Tlt.components.docker_handler.docker_handler: Stopping container

My docker was working before. Today run command below and have error.

!tao mask_rcnn train -e $SPECS_DIR/maskrcnn_train_resnet50.txt \
                     -d $USER_EXPERIMENT_DIR/experiment_dir_unpruned\
                     -k $KEY \
                     --gpus 1

The whole message before container stopped is

For multi-GPU, change --gpus based on your machine.
2022-06-15 02:15:27,288 [INFO] root: Registry: ['nvcr.io']
2022-06-15 02:15:27,528 [INFO] tlt.components.instance_handler.local_instance: Running command in container: nvcr.io/nvidia/tao/tao-toolkit-tf:v3.21.11-tf1.15.5-py3
2022-06-15 02:15:27,712 [WARNING] tlt.components.docker_handler.docker_handler: 
Docker will run the commands as root. If you would like to retain your
local host permissions, please add the "user":"UID:GID" in the
DockerOptions portion of the "/home/sysadmin/.tao_mounts.json" file. You can obtain your
users UID and GID by using the "id -u" and "id -g" commands on the
terminal.
Using TensorFlow backend.
2022-06-15 02:15:33,657 [INFO] tlt.components.docker_handler.docker_handler: Stopping container.

What could be wrong?

For workaround, please try below in terminal.
$ docker run --runtime=nvidia -it --rm --entrypoint “” -v yourlocaldolder:dockerfolder nvcr.io/nvidia/tao/tao-toolkit-tf:v3.22.05-tf1.15.5-py3 /bin/bash

Why I can’t run from jupyter as before and how can I fix back?
The above mentioned command works. But I prefer using running command from Jupyter

Since yesterday, there is a new update in ngccli which results in this issue. Internal team is working on that to update the launcher with a fix.
Above is just a workaround. I will check another workaround for jupyter.

That means rather than running as normal in Jupyter, I run docker in bash and work inside container?
What should I set for yourlocaldolder:dockerfolder?

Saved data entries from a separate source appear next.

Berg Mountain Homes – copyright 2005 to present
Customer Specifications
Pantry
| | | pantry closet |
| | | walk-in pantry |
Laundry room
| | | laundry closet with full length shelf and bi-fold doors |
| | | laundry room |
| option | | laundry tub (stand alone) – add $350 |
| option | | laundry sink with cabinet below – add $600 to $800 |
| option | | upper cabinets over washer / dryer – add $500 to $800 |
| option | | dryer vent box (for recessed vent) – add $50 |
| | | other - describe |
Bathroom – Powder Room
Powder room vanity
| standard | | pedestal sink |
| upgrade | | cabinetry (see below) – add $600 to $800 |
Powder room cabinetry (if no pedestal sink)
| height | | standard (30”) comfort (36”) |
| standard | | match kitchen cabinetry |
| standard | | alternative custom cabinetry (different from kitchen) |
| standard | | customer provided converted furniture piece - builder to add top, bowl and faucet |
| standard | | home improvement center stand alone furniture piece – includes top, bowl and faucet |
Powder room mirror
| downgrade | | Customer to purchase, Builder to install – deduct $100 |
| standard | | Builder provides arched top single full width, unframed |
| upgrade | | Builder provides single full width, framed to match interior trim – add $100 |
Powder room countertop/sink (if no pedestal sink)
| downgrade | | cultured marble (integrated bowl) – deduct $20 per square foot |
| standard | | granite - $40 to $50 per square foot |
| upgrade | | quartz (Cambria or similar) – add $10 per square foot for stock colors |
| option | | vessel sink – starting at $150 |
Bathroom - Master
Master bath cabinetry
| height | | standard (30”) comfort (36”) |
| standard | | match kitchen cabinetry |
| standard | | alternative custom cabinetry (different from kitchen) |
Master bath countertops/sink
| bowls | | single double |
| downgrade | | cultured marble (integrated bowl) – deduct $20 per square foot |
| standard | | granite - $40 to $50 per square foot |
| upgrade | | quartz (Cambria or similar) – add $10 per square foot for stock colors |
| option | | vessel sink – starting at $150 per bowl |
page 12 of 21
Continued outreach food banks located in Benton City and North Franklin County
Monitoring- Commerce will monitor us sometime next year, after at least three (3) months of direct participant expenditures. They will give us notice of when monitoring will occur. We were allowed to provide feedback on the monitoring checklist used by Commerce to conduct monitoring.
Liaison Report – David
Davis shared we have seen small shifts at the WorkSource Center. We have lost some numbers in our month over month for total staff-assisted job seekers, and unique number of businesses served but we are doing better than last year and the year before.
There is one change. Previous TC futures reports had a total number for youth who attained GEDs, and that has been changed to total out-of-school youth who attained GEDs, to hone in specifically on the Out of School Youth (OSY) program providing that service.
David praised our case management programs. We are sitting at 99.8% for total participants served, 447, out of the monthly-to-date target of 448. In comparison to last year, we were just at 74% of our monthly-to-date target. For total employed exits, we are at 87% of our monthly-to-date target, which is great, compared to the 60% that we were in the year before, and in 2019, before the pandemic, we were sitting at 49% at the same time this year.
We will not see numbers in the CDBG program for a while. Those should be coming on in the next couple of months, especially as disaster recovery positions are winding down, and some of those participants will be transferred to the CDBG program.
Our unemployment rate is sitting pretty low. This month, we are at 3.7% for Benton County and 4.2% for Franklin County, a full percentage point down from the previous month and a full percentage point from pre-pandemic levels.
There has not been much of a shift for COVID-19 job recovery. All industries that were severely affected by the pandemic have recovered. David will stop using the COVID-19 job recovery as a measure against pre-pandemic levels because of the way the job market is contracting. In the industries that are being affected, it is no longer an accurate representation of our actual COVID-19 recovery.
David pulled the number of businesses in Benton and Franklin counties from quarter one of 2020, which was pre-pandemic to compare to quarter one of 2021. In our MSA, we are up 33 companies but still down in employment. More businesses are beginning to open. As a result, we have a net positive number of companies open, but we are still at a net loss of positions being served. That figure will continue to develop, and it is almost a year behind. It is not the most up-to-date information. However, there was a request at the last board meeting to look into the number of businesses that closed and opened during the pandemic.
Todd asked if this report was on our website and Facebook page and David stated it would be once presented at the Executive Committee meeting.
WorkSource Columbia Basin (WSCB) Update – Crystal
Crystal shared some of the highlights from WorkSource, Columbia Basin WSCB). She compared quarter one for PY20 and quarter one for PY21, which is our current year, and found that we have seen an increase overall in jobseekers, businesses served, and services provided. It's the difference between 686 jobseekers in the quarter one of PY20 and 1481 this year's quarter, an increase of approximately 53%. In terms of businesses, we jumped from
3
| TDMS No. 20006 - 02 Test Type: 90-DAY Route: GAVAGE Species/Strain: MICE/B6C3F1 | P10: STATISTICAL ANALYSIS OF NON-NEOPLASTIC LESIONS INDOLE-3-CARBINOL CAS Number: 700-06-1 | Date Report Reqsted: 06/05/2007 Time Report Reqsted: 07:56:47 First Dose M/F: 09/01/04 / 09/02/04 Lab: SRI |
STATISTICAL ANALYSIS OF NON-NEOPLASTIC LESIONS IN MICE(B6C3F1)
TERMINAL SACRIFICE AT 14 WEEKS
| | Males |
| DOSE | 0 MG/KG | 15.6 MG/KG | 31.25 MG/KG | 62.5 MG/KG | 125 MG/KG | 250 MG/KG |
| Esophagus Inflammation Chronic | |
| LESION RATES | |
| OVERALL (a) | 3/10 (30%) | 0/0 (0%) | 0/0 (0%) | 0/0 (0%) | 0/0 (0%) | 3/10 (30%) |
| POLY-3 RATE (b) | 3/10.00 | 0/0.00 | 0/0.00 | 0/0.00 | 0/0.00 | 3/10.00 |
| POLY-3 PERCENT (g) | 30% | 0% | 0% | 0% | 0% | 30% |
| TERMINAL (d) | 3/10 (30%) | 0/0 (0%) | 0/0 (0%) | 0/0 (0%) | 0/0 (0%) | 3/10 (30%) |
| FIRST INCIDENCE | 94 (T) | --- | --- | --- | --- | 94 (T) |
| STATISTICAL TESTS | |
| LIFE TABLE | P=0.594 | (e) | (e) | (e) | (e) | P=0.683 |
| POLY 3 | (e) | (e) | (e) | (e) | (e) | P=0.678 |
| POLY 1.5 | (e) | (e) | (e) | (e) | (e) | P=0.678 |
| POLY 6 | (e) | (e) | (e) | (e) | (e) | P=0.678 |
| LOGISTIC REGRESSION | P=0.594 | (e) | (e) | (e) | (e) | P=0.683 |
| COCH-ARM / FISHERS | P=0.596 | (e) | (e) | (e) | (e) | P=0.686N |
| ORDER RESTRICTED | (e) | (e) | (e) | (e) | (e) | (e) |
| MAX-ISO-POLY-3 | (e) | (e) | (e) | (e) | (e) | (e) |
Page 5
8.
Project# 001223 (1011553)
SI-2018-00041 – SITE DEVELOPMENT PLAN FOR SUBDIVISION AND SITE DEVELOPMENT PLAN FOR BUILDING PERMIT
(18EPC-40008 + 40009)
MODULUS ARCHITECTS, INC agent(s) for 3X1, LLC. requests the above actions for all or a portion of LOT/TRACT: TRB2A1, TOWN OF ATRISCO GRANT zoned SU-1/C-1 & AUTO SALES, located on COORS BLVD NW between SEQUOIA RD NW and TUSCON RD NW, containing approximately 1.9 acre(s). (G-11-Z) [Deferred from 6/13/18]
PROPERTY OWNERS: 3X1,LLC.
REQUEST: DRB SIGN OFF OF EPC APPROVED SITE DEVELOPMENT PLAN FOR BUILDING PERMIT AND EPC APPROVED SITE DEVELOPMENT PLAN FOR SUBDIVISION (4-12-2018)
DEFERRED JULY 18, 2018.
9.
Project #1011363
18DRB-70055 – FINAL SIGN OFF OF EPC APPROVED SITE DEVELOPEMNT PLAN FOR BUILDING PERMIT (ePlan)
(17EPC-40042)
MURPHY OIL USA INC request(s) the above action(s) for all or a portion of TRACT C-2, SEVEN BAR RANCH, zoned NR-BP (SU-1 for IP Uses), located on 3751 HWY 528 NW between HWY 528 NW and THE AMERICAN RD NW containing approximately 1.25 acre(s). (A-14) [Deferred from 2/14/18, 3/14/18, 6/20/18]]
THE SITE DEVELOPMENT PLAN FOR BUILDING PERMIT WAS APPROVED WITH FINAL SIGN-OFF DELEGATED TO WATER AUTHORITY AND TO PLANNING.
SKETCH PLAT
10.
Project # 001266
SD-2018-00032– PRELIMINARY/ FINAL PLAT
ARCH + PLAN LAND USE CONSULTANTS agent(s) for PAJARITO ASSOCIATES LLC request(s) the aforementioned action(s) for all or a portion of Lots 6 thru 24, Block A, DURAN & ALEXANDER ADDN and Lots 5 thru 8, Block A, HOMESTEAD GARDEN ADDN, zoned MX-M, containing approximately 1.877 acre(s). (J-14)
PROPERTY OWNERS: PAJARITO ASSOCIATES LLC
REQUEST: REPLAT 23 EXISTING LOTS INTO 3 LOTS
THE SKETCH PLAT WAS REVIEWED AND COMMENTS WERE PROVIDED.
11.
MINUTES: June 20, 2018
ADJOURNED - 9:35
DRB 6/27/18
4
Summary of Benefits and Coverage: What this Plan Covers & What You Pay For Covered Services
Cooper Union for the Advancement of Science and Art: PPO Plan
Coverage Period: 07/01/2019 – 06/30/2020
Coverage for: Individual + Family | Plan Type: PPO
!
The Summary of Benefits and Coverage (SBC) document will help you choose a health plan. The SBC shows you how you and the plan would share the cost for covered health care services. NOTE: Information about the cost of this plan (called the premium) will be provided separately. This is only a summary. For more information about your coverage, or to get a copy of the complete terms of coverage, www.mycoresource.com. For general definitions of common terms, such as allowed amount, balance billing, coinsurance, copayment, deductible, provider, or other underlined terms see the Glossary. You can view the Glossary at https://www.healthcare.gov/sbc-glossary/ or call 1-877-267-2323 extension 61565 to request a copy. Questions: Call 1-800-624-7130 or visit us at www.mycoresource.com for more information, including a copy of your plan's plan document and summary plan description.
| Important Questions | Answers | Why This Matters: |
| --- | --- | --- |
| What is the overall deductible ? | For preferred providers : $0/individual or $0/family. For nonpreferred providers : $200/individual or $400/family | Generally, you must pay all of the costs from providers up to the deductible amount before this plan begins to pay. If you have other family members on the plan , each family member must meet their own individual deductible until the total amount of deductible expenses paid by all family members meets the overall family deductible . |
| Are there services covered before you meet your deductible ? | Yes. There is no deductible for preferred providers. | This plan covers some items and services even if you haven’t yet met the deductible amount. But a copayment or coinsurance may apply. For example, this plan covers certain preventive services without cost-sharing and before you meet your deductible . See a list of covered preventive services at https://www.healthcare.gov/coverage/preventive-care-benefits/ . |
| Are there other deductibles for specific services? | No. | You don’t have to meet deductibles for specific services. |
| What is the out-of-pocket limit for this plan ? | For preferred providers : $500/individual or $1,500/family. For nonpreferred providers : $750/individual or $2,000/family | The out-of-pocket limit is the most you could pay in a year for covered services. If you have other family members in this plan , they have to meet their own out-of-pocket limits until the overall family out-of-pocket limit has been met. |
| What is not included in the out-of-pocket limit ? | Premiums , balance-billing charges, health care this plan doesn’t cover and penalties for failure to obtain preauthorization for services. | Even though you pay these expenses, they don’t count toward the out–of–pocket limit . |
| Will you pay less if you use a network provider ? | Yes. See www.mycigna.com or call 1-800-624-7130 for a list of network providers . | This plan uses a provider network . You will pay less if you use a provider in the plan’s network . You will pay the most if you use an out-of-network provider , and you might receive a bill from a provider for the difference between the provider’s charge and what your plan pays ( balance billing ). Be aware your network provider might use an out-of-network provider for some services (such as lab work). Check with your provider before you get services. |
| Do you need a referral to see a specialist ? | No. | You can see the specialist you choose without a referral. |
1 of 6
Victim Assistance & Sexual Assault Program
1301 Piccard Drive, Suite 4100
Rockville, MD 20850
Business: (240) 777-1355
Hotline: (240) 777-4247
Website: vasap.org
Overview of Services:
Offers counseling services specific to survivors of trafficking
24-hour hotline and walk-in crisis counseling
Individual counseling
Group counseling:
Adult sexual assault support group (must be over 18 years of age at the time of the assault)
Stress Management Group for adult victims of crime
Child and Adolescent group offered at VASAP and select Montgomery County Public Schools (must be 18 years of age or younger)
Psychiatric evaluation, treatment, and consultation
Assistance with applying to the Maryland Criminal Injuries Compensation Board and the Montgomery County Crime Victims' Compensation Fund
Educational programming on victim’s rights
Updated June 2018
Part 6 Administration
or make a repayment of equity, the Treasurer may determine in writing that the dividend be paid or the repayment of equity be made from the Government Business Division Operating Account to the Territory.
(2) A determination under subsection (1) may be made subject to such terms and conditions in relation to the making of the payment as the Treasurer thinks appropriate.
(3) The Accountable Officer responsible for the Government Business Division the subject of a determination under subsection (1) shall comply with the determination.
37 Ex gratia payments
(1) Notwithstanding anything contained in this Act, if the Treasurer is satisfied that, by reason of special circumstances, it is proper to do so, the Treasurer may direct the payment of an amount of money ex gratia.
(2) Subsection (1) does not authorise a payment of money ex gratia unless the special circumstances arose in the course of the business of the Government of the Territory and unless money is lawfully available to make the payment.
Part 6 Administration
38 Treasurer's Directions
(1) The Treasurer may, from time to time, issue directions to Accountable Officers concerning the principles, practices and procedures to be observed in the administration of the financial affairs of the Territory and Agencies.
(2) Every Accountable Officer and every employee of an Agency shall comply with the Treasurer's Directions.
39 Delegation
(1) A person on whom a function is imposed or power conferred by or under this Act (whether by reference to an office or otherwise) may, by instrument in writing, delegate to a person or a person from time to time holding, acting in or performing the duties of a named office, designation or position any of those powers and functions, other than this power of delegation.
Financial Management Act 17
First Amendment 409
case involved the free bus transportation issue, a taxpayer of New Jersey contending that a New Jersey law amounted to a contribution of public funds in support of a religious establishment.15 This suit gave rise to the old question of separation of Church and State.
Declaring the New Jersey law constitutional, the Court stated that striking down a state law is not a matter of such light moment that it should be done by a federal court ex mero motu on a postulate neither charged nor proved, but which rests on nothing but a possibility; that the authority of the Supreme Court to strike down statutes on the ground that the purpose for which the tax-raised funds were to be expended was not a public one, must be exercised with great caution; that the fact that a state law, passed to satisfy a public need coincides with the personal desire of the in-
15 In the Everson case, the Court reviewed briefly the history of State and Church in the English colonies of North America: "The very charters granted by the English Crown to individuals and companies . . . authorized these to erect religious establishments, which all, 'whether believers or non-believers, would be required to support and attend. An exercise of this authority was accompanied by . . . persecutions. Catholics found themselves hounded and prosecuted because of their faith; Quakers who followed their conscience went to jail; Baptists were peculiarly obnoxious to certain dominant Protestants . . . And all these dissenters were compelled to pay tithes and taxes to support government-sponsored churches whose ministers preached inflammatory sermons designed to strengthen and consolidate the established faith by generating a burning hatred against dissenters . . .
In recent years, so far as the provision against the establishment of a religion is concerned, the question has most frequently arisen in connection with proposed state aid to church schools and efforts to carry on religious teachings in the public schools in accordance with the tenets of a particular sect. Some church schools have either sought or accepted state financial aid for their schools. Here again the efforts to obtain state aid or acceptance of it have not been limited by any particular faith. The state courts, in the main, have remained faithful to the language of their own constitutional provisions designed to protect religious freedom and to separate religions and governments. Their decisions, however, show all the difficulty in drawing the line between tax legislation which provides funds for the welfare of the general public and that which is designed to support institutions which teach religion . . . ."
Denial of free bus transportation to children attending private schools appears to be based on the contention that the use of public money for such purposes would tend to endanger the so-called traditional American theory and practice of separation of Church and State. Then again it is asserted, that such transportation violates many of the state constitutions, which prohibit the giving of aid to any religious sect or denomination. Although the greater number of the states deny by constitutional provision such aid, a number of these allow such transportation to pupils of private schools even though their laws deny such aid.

For triggering jupyter notebook, see below example,

$ docker run --runtime=nvidia -it --rm --entrypoint “” -v ~/demo_3.0:/workspace/demo_3.0 -p 8888:8888 nvcr.io/nvidia/tao/tao-toolkit-tf:v3.22.05-tf1.15.5-py3 /bin/bash

then,

root@8d6c08489e41:/workspace# jupyter notebook --ip 0.0.0.0 --allow-root

This command
!tao info
gives
/bin/sh: 1: tao: not found

For this workaround, please ignore tao launcher.
For example, if you run training,

root@03d61af590ba:/workspace# mask_rcnn train --help
Using TensorFlow backend.
usage: mask_rcnn train [-h] [--num_processes NUM_PROCESSES] [--gpus GPUS]
                       [--gpu_index GPU_INDEX [GPU_INDEX ...]] [--use_amp]
                       [--log_file LOG_FILE] -e EXPERIMENT_SPEC_FILE -k KEY -d
                       MODEL_DIR
                       {dataset_convert,evaluate,export,inference,inference_trt,prune,train}
                       ...

optional arguments:
  -h, --help            show this help message and exit
  --num_processes NUM_PROCESSES, -np NUM_PROCESSES
                        The number of horovod child processes to be spawned.
                        Default is -1(equal to --gpus).
  --gpus GPUS           The number of GPUs to be used for the job.
  --gpu_index GPU_INDEX [GPU_INDEX ...]
                        The indices of the GPU's to be used.
  --use_amp             Flag to enable Auto Mixed Precision.
  --log_file LOG_FILE   Path to the output log file.
  -e EXPERIMENT_SPEC_FILE, --experiment_spec_file EXPERIMENT_SPEC_FILE
                        Path to spec file. Absolute path or relative to
                        working directory. If not specified, default spec from
                        spec_loader.py is used.
  -k KEY, --key KEY     Key to save or load a .tlt model.
  -d MODEL_DIR, --model_dir MODEL_DIR
                        Dir to save or load a .tlt model.

tasks:
  {dataset_convert,evaluate,export,inference,inference_trt,prune,train}

This workaround will always work. Even after team has fixed the changes, does this workaround still can be used?

Yes.

Thanks start training. Let see how what else I still need to fix.
Yesterday issue still have. I am going to remove images giving the issue.

@Segmentator
Please create a new topic and share full command and full log.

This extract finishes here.